Instructions to follow:
Copy the lines from the line with "Where does the" up to and including the line with "What is the", changing "Brand A" to "Brand B" and leaving everything else as it is. Omit the pictures.

Input:
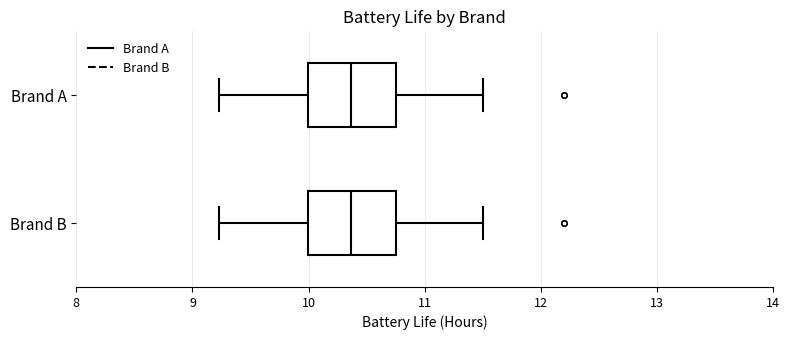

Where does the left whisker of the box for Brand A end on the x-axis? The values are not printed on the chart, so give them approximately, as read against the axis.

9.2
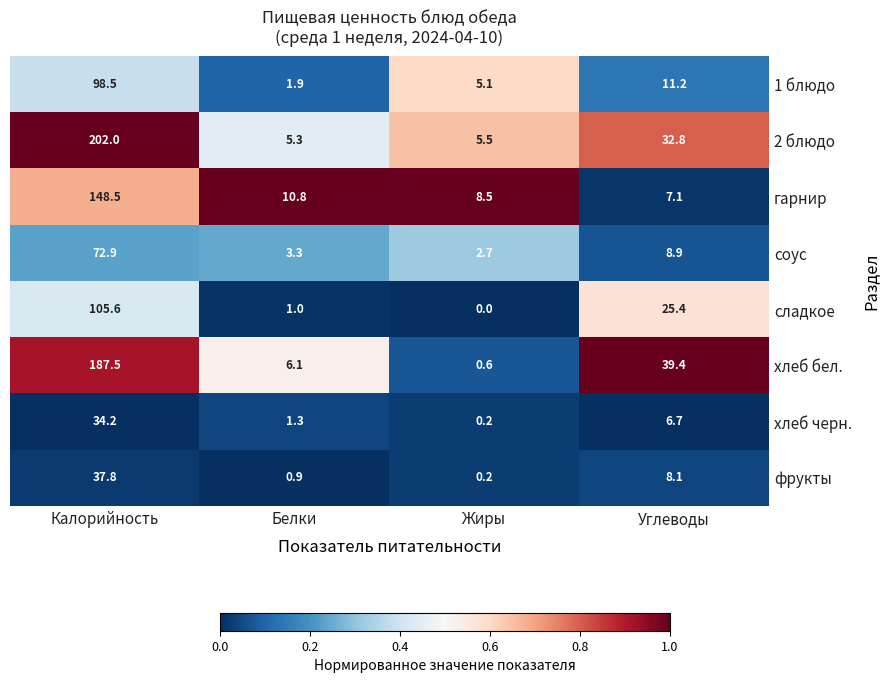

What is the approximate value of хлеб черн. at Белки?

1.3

---

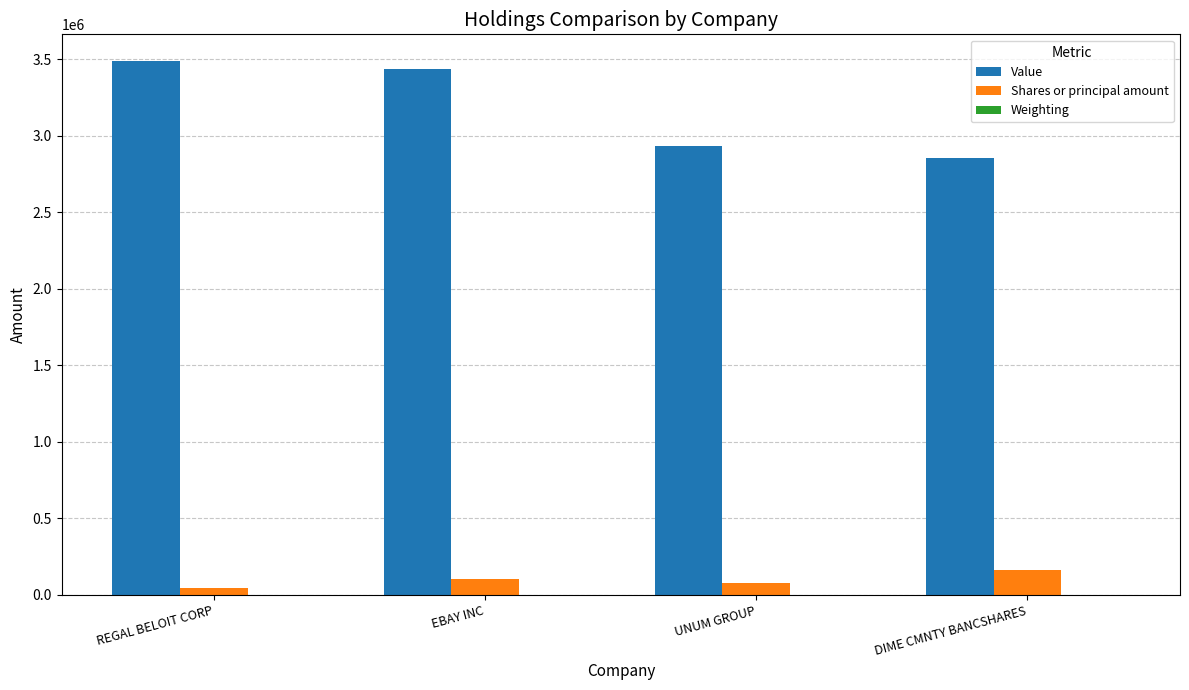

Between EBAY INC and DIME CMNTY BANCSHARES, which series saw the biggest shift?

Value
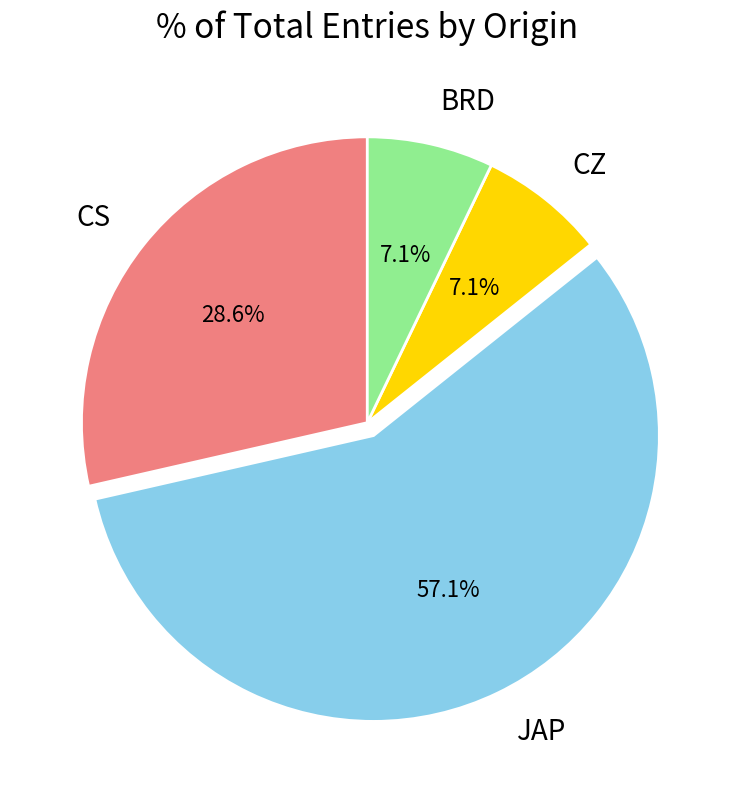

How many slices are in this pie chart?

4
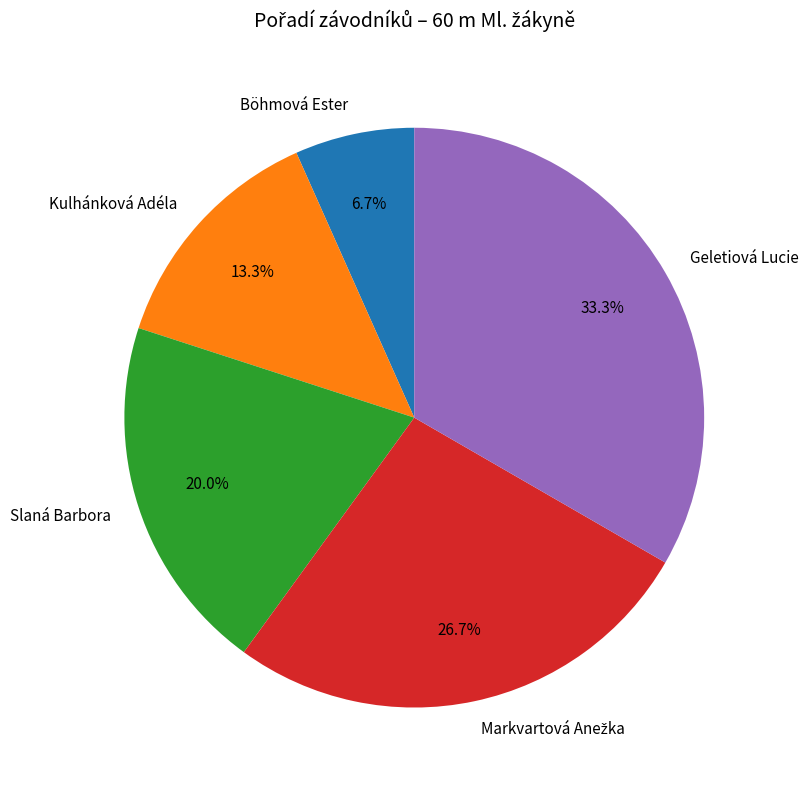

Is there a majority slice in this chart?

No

...

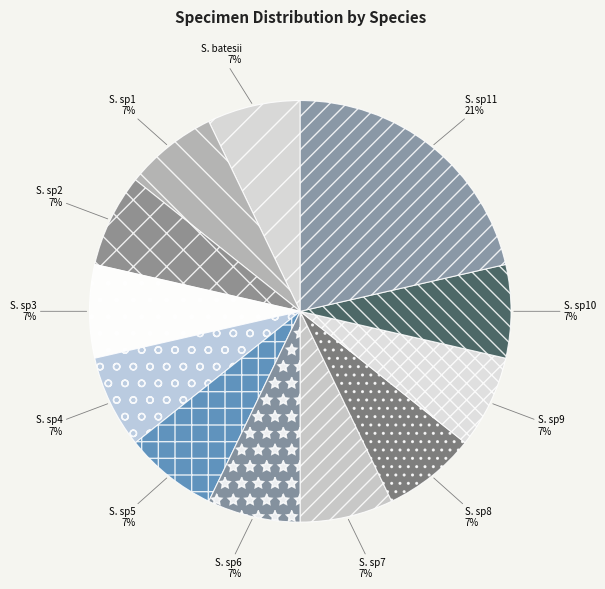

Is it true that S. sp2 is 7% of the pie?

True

Solved exercise:
Where does the left whisker of the box for Brand B end on the x-axis? The values are not printed on the chart, so give them approximately, as read against the axis.

9.2

What is the approximate value of хлеб черн. at Белки?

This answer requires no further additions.